# Shop stool suggestions?



## DragonLady (Mar 2, 2010)

I have one of these jobbies in the shop to rest my sit-upon upon:









The problem is that my tush starts going numb if I even THINK about sitting down on it. And the area to be supported is larger than the available real estate on that small top. (Yes, I did just say I have a big butt!)

While a nice shop stool is on the long list of projects to do, I have this stool now, and don't want to waste it. I'd like to modify it somehow to have a (much!) larger seat, and also add footrests.

Any ideas?


----------



## JoshIndy (Jun 22, 2010)

Add on a ball bearing plate (lazy susan type) then add a seat on top of that. I have one we bought from a lowes several years ago made like this but has the seat on top. We bought it on clearance to use at a drafting table. The seat added to the top is about 2" wider in each direction and has a small back (10" or so tall) and arms.

If you do this, you'll probably need to drill a hole or two into teh top so you can attach the screws to the bottom of the seat. You could just bypass the bearing plate and add a larger seat to it with some screws from the underside.

Here's a link to the closest example i could find online using a Google image search.
http://www.unfinishedbarstools.net/products/captains-bar-stool-30-inches.html

If interested i can take some detail pictures of how it's all attached?


----------



## jack1 (May 17, 2007)

They make a couple of really nice stools at SEARS. They say craftsman on them but the also swivel and some have backs. I have the tall ones with the round "cocktail" table (steel tubing) but I also use one I got from MAC TOOLS that is shorter to sit at my work bench.


----------



## DragonLady (Mar 2, 2010)

I thought about adding a swivel, but then I realized that I often brace workpieces between me and the bench, so swiveling wouldn't work.

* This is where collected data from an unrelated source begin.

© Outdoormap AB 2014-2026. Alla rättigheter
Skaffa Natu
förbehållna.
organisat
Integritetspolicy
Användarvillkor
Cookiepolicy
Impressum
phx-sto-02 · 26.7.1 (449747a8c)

I'm thinking about just sitting down on a piece of plywood, tracing around my butt, cutting it out and screwing it on!!  Don't know if i have a scrap piece of plywood that big, though….


----------



## docholladay (Jan 9, 2010)

I think that I would find an appropriate sized (you can do a glue up) piece of 6/4 or 8/4 hardwood and make a sculpted seat similar to the seat of a windsor chair.

Doc


----------



## DragonLady (Mar 2, 2010)

Doc, I would LOVE to do that, but two things: I don't have (and can't afford to buy) any hardwood. All I have is scrap construction lumber at the moment. And I don't have the skill to carve a chair seat, nor would I even know where to start.


----------



## TimSelf (Sep 20, 2010)

I took a broken kitchen chair (legs broke) and attached it to the top of my stool. Just my .02


----------



## DragonLady (Mar 2, 2010)

Tim, that's a great idea. I'll have to keep an eye out on Craigslist for a kitchen chair. I don't think I'd be allowed to take the legs off the ones in the kitchen right now


----------



## Finn (May 26, 2010)

I have a, roll around, office chair in my shop and have lowered many of the bench top type tools to make them all work while using that chair…..... Works well for me.


----------